During 1899–1964 various levels of 0·5 M sodium bicarbonate-soluble P had been established in an experiment on a sandy clay loam (pH 6·5–7·0) at Saxmundham, Suffolk. Modification made between 1965 and 1968 widened the range of soluble P values to 3–67 mg/kg. Relationships between these soluble P values and yields of potatoes and sugar beet in 1969–74 and cereals in 1970–7 were assessed. Responses by potatoes and sugar beet to freshly applied superphosphate were also determined at each level of soluble P. Residual effects of these dressings and responses to fresh superphosphate between 1974 and 1976 were measured by barley. Two amounts of N were tested on spring barley in 1976–7 and two cultivars of winter wheat were grown in 1977 and yields related to soluble P.
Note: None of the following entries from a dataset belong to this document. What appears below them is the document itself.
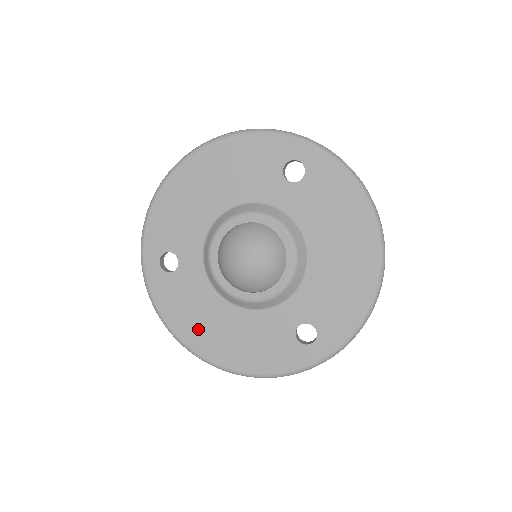
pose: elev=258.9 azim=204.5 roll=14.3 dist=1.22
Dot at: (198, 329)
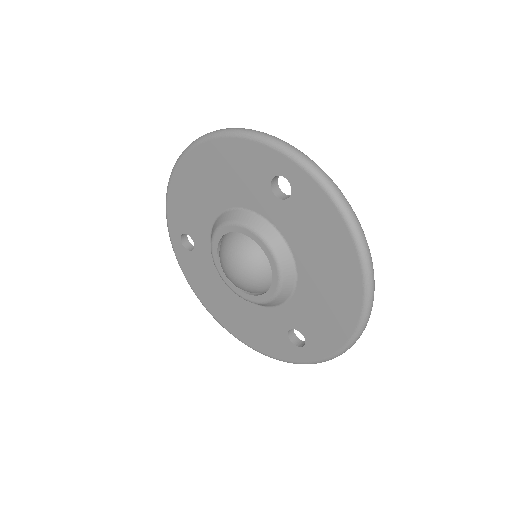
Dot at: (215, 302)
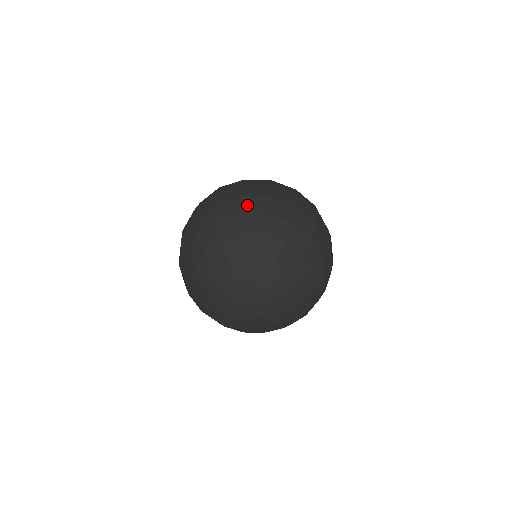
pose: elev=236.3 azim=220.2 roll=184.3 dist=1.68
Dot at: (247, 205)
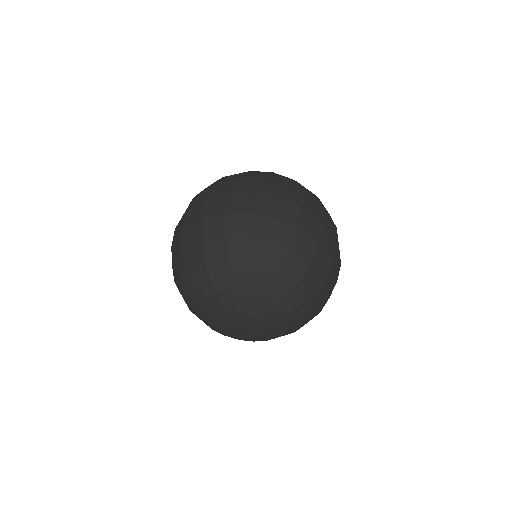
Dot at: (187, 240)
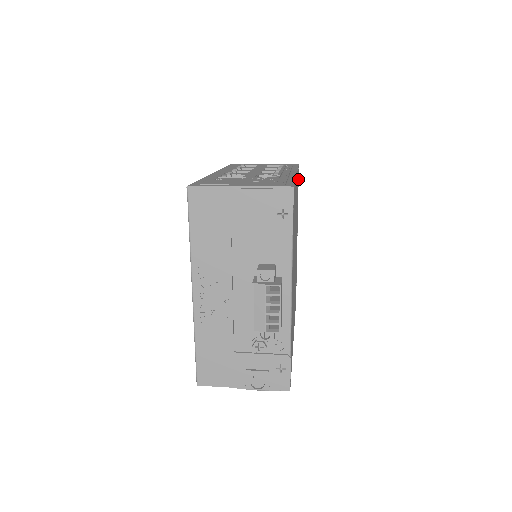
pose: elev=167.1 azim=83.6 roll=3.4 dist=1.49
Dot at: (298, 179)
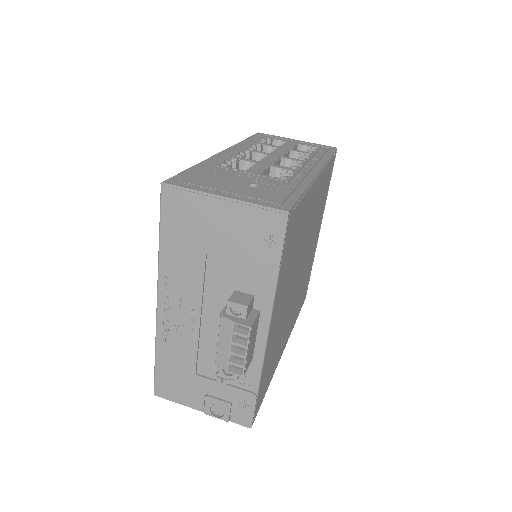
Dot at: (332, 166)
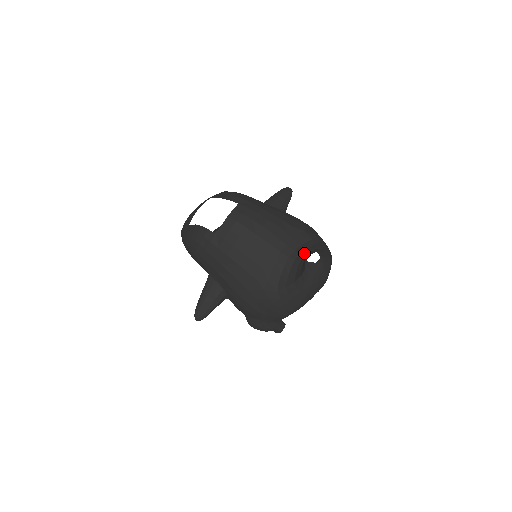
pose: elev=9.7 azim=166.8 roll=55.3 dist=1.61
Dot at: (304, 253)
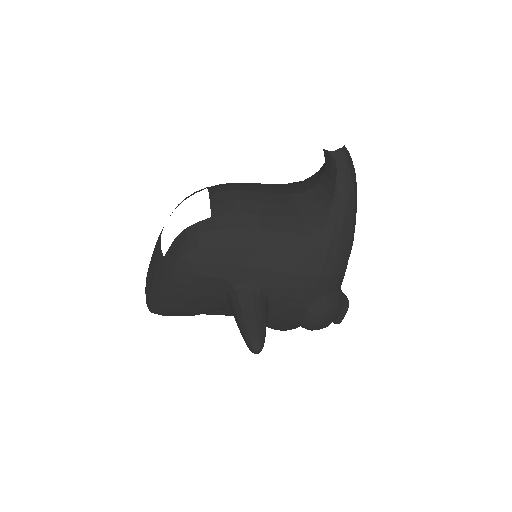
Dot at: (313, 180)
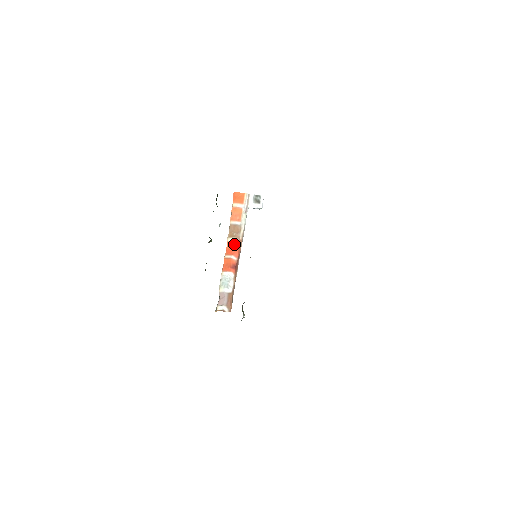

Relationships between yields and soluble P were described by an asymptotic regression equation. This model represented the measured yields well for all crops except barley, in one 4-year-period, when there were insufficient data at low soil P values and a linear regression model was fitted. The asymptotic model was used to estimate plateau yields each year and soluble P values at which yields were less than plateau values by one standard error. Average plateau yields, and associated soluble P values were: potatoes, 43 t/ha and 25 mg P/kg; sugar (from sugar beet) 6·8 t/ha and 20 mg P/kg; spring barley, given 63 kg N/ha, 4·7 t/ha and 25 mg P/kg; barley given 94 kg N/ha, 5·3 t/ha and 33 mg P/kg; winter wheat, 6·5 t/ha and 20 mg P/kg.
The model was further used to estimate responses to dressings of superphosphate at three levels of soluble P (9, 15 and 25 mg/kg) in the soils. Yield responses to 55 kg P/ha were 3·9, 2·1 and 1·8 t tubers/ha and 1·1, 0·3 and 0·0 t sugar/ha, for potatoes and sugar beet respectively, at the three levels of soluble P.
On impoverished soils (soluble P < 10 mg/kg) even the largest fresh applications of broadcast superphosphate did not raise yields to those achieved on enriched soils (soluble P > 25 mg P/kg) in the absence of fresh phosphate.
Soluble P in the soils accounted for much of the within-year variation of yields and estimated reliably and quantitatively the value of phosphate residues derived from both superphosphate and farmyard manure which had been applied in varying amounts and at different times between 1899 and 1976.